On the Free Movement of Services, the CMS 2016 notes that although Partner States have committed to liberalization in a number of service sectors, they followed a positive list approach, scheduling only those sub-sectors they were willing to open up.

‘Non-conforming Measures (NCMs) have increased in the telecommunications sector – largely because telecommunications commitments did not take effect until 2015, so all countries were rated as having zero NCMs. The vast majority – about two thirds – of NCMs are in professional services’, the report states.

It suggests that in order for EAC to achieve the accelerated economic growth and development envisaged in the CMP, an efficient services sector is key, given its centrality to the proper functioning of every other sector.

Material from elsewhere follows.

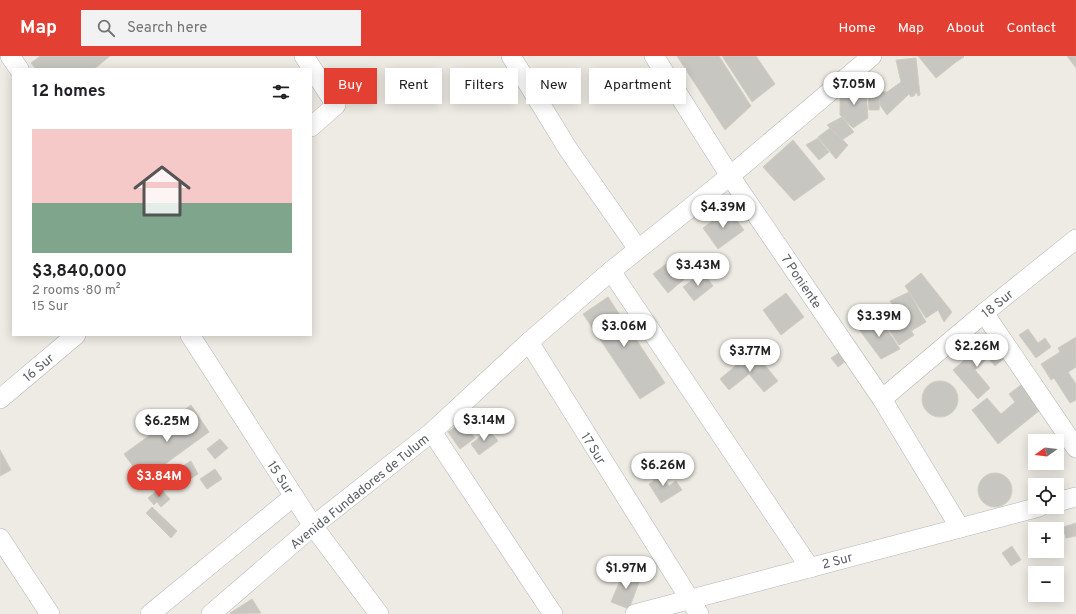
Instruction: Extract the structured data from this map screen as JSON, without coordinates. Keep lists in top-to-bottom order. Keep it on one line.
{"streets":{"street":["7 Poniente","18 Sur","16 Sur","17 Sur","15 Sur","Avenida Fundadores de Tulum","2 Sur"]},"crossings":[["7 Poniente","18 Sur"],["7 Poniente","Avenida Fundadores de Tulum"],["7 Poniente","2 Sur"],["17 Sur","Avenida Fundadores de Tulum"],["17 Sur","2 Sur"],["15 Sur","Avenida Fundadores de Tulum"]],"north":"left","page":{"header":"Map","search":"Search here","nav":["Home","Map","About","Contact"],"chip":["Buy","Rent","Filters","New","Apartment"],"heading":"12 homes","price":["$7.05M","$4.39M","$3.43M","$3.39M","$3.06M","$2.26M","$3.77M","$3.14M","$6.25M","$6.26M","$3.84M","$1.97M"],"list":[{"name":"$3,840,000","note":"2 rooms · 80 m² · 15 Sur"}],"map_buttons":["+","−"]}}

CMS 2016 recommends the amendment of the relevant provisions on trade in services under the CMP, noting that this will not only deepen integration in services in the EAC, but also greatly boost and attract investment within and into the EAC region.

On the Free Movement of Goods, the report points out that as was the case in 2014, all Partner States have eliminated tariffs on goods originating from within the EAC. All Partner States therefore score full marks in CMS 2016 for compliance with the Rules of Origin (RoO) following the revised RoO.

The report states, ‘Despite this legal compliance, the CMS 2016 results point to the continued use of tariff equivalent measures primarily arising from the non-recognition of RoO certificates among EAC Partner States, thus triggering application of tariffs on goods that would have otherwise not attracted import duties and the application of charges of tariff equivalence’.

The report observes that Partner States continue to apply charges on each other’s goods that are equivalent to the tariffs that were removed to facilitate free movement of goods.

‘These charges include charges levied on imports by various government agencies and local authorities or county governments, road user charges, charges associated with all cases of non-recognition of Certificates of Origin. In total, there were 35 such charges, 28 new charges which were imposed in the CMS 2016 review period and seven (7) charges carried from the CMS 2014’.

The report, among other things, calls for the: elimination of tariffs and charges with equivalent effect; elimination of NTBs, and; harmonization and mutual recognition of Sanitary and Phyto-sanitary Standards (SPS) and Technical Barriers to Trade (TBT).